■ 課題文:
政府が、新型コロナウイルスのために所得の減った世帯を対象として、1世帯あたり30万円とするという。
安倍総理大臣と自民党の岸田政務調査会長が会談し、それを自己申告で行うということだ。これを聞くと、正規雇用のサラリーマンでも残業が大幅に減ったり、非正規雇用や中小企業者、フリーランスの人が幅広くもらえそうな話だったが、住民税を払っている範囲だとか、1000万世帯程度と後退して、自民党の有力政治家ですら「諸説入り乱れている」と困っているくらいである。
ちなみに、日本の世帯数は5000万くらいである(平均世帯人数は2.47人、世帯数は5042万5000世帯、2017年)。
私はまず、①収入が減っている世帯に絞る、②自己申告というのは良いことだと思う。なぜなら、公務員、年金受給者はもちろん、それなりの企業のサラリーマンの収入はそれほど減っていないし、一方、支出は使い途がなくて大幅減になっており、むしろ生活は楽になっているはずだと思うからだ。
サラリーマンは、残業は減っているだろうが、そのくらいでは、ローンの返済などができないほどではないはずで、基本給が減ってないとか、大ざっぱには30%程度以下しか収入減になっていない状態が2~3か月減ったくらいでは援助する必要はあるまい。
そして、日本ではマイナンバーカードも義務づけでなく、すべての収入が紐付けもされていない現状では、政府のほうから線をきちんと引くこともできないし、申告が正しいか審査するなんて言うのも時間をかけないと難しい。
となると、自己申告をさせてとりあえず現金を給付し、ただし、抜き打ちで審査を事後的に一定数して、嘘だったとか、嘘でなくても今年の所得が結果的に一定以上、減少していなかったら返金させるとか、ひどい嘘の場合は詐欺などで告訴するとかいうこともあって良いと思う。
また、サラリーマンの場合は、申請したことを勤務先に知らせて、チェックさせることだってあり得ると思う。

■ 取り組む課題:
[a] 課題文から、「ちなみに、日本の世帯数は50」を含む語句で始まり「っているはずだと思うからだ。」で終わる部分を、一字も変えずに書き写すこと。
[b] 課題文について、次の問いに答えること。
(i) 2017年の日本の世帯数はいくつか。
(ii) 会談したのは誰と誰か。
(iii) サラリーマンの場合、申請したことを知らせる先として挙げられているのはどこか。
[c] 課題文の最後の文に続けて、その先を書いてください。

■ 提供データ:
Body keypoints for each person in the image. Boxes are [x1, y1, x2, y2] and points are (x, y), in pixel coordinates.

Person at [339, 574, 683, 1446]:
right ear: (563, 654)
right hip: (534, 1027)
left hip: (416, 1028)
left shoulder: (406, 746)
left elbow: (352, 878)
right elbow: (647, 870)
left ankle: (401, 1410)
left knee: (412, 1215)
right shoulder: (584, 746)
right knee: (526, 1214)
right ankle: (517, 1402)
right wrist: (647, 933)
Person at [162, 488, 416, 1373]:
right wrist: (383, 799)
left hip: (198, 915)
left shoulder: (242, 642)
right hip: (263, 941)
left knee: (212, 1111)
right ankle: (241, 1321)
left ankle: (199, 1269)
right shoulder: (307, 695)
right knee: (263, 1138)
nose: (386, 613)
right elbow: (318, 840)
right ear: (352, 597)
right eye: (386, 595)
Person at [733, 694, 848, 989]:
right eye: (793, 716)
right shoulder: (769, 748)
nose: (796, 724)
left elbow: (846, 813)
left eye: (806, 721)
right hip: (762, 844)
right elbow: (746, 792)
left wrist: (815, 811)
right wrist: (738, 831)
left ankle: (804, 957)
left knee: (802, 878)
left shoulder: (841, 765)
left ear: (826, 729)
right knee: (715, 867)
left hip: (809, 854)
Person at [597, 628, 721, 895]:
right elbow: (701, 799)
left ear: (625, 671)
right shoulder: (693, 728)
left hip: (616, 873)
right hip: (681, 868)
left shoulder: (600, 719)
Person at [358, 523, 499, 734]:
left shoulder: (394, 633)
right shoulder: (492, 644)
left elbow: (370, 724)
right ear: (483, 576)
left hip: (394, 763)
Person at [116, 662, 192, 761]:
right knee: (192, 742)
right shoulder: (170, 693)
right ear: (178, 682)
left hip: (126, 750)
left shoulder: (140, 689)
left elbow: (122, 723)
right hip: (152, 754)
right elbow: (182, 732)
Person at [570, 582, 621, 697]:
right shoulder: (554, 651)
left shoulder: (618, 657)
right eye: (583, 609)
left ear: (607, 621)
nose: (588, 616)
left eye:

■ 解答一覧:
[a]
ちなみに、日本の世帯数は5000万くらいである(平均世帯人数は2.47人、世帯数は5042万5000世帯、2017年)。
私はまず、①収入が減っている世帯に絞る、②自己申告というのは良いことだと思う。なぜなら、公務員、年金受給者はもちろん、それなりの企業のサラリーマンの収入はそれほど減っていないし、一方、支出は使い途がなくて大幅減になっており、むしろ生活は楽になっているはずだと思うからだ。

[b]
(i) 5042万5000世帯
(ii) 安倍総理大臣と自民党の岸田政務調査会長
(iii) 勤務先

[c]
あるいは、とりあえず、貸し付けにして、事後的に問題がなければ返済免除にしてもいいと思う。
維新の足立康史代議士が出している案なども、いいと思う。
政府は生活困窮者の手挙げ方式による現金給付を検討中ですが、困ってることを迅速に審査できるとは思えません。そこで考えたのがマイナンバーを活用した事後審査による給付への切り替え制度です。社協の代りに消費者金融を活用し毎月10万円の政府保証融資を提供、3年の据置期間中に審査するのです。 pic.twitter.com/hrh2zbKT0C
— 足立康史 (@adachiyasushi) April 2, 2020
特に、マイナンバーカードとの紐付けは大事だ。そもそも配給制度が機能しないのも、公正な現金給付が速やかにできないのも、すべてマイナンバーカードの義務化と収入や資産との間の紐付けができていないからである。
せめて、今回の給付の条件に速やかな取得を義務づけることくらいはするべきであろう。
そして、所得制限はほとんど設けなくてもいい。30万円というかなりの金額では、逆差別の弊害が大きい。また、住民税非課税所帯とか言うと、高齢者に著しく偏った給付になってしまう。
子だくさんの所帯はどうするという話については、これは、別途の政策で調整すべきだろう。